- Task to complete:
Reproduce, exactly and only, the lines of the data that follows from the one containing "right front paw: (301, 279)" down to the one containing "nose: (470, 363)", without pictures.

═══ Information provided

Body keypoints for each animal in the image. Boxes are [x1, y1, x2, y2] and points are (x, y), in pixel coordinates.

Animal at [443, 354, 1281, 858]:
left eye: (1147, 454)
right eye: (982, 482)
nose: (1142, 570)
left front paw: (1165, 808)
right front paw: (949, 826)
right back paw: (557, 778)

══════
═══ Information provided

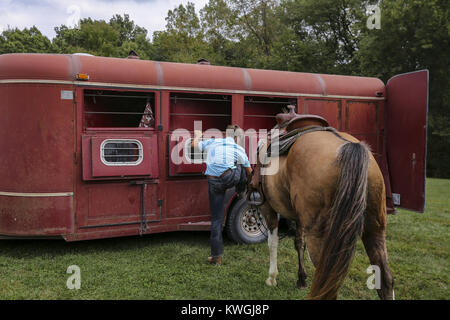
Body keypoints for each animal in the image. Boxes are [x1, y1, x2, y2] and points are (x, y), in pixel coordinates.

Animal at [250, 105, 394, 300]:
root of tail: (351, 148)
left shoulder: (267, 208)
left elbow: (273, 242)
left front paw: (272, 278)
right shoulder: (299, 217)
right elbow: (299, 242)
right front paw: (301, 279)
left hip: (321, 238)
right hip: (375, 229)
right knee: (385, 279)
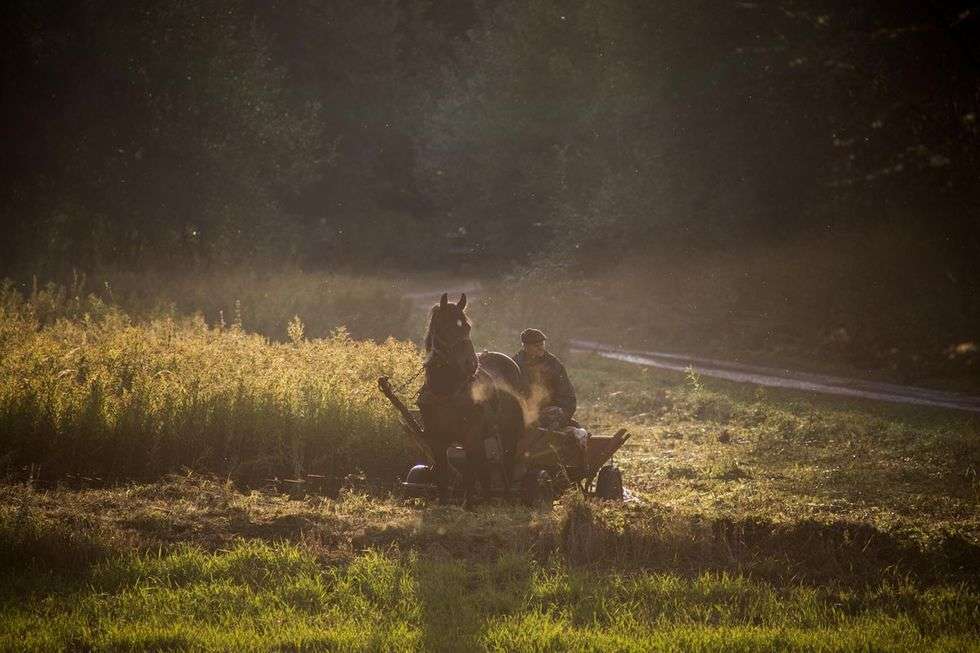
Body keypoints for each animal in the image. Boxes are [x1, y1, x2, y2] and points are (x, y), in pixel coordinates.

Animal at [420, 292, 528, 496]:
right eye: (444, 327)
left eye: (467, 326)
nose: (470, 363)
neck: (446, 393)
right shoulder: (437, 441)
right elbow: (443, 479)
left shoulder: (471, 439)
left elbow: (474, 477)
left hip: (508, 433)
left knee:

══════
═══ Information provided

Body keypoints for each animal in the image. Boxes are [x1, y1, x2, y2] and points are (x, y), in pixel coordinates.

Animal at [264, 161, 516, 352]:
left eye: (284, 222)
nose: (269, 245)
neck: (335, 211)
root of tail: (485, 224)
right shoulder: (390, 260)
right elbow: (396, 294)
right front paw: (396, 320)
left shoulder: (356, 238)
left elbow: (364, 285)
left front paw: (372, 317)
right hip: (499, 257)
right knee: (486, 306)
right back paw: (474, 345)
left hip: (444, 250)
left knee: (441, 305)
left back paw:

══════

- Task response:
right front paw: (301, 279)
left hip: (321, 238)
right hip: (375, 229)
right knee: (385, 279)
Body keypoints for each animal in the image. Boxes are [x1, y1, x2, y2] and points are (x, y), in pixel coordinates.

Animal at [420, 292, 528, 496]:
right eye: (444, 327)
left eye: (467, 326)
nose: (470, 363)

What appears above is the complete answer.